We have recently been experimenting with a micro instance to undertake a specific task. Last night, for no apparent reason, the EBS backed micro instance failed with no warning. We can no longer access the server through the Terminal (MacBook) and Monitoring show 100% utilisation (flat). We took a snapshot and created a new volume, but cannot attach this to the new micro instance, as its EBS backed. We are now in the process of setting up a new micro instance from scratch which is taking a lot of effort due to having to re-install software and configure them for our purpose
What are the best practices for running EBS backed micro instances? How can we avoid the same happening again?

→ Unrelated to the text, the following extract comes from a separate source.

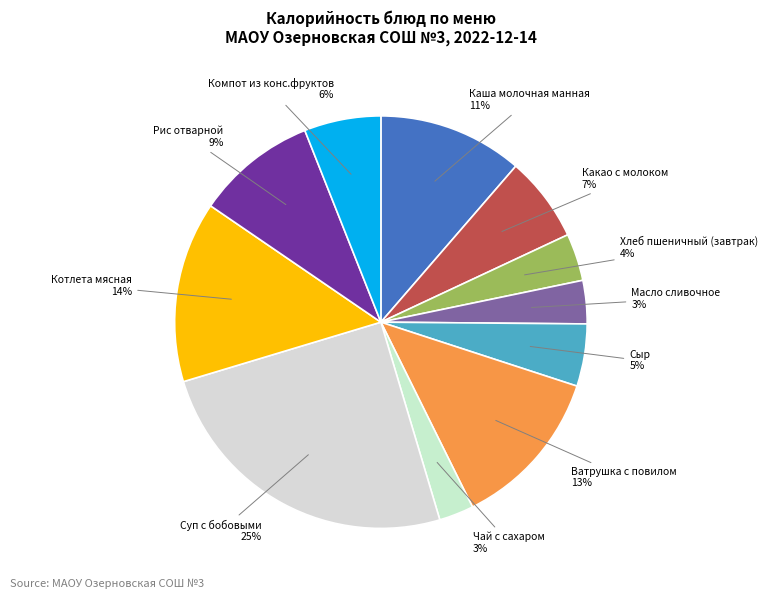

Between Каша молочная манная and Масло сливочное, which is larger?

Каша молочная манная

You can certainly attach a new EBS boot volume to an EBS-backed instance:
Stop the instance (NOT terminate).
Snapshot its' boot volume.
Create a new volume from the snapshot.
Detach the original boot volume, and attach your new one.
Start the instance.
However, in your case, you don't know why the instance failed, so how do you know that a new boot volume created from a snapshot of the failed one will work? Did you try rebooting the instance? It sounds as though the OS might have panicked/bluescreened (you don't mention which OS is installed) or possibly just the SSH session daemon died, in which case a simple reboot might be all that is needed.

If i Stop an Amazon EC2 instance, is this saved?

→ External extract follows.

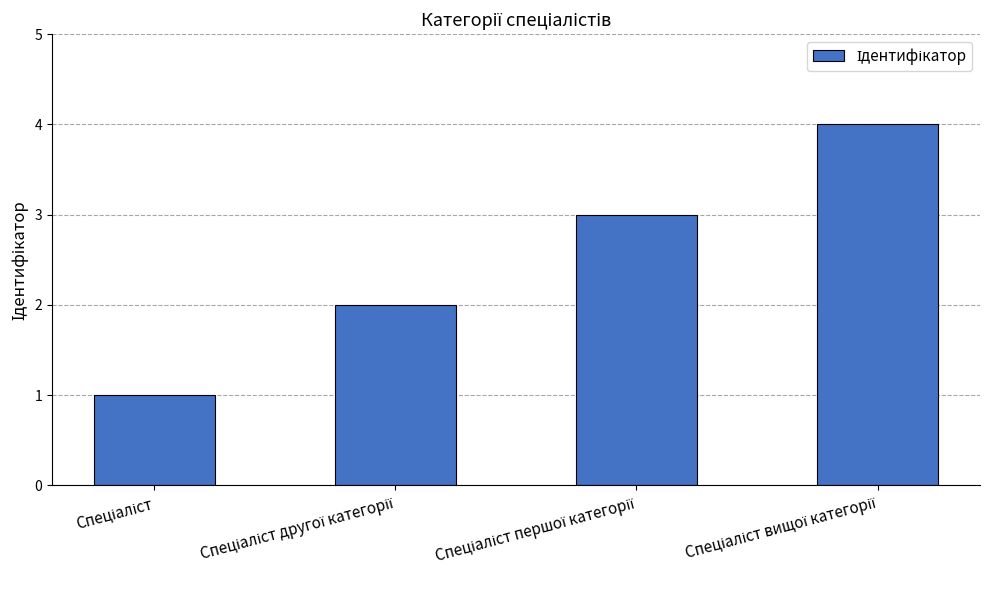

Reading left to right, what are all the values shown in this chart?

1	2	3	4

If I stop an EC2 instance, rather than terminate, will this image be saved in my account and be available to be used at a later stage? ..as I noticed terminated instances eventually dissappear, would a stopped instance be available to boot up and start when ever?
Also regarding charging, I assume the cost for having a stopped instance would be charged per GB similar to a custom AMI?

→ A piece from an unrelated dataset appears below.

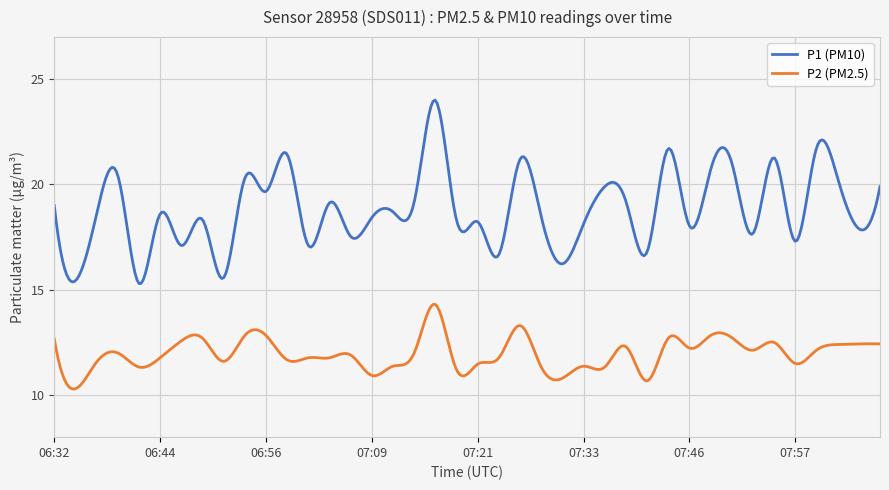

What is the difference between the maximum and minimum values in the P2 (PM2.5) series?

4.0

Also another possibly simple question, if I shutdown a machine over SSH or via a script, does this initiate a termination or just a stop an instance (I assume it terminates the instance).
Thanks
If you terminate the EBS backed instance, it will remove it from the list of running instance, including it's allocated EBS volume. Unless you set the instance attribute not to delete the volume.
If you only stop, it will changed to stopped status and you can start it again later.
If you shutdown a machine, it default's to stop.
A good read to protect your instance see: http://alestic.com/2010/01/ec2-instance-locking
If you stop an instance based on EBS, then the instance will terminate automatically but you'll be charged for EBS storage until you delete the EBS.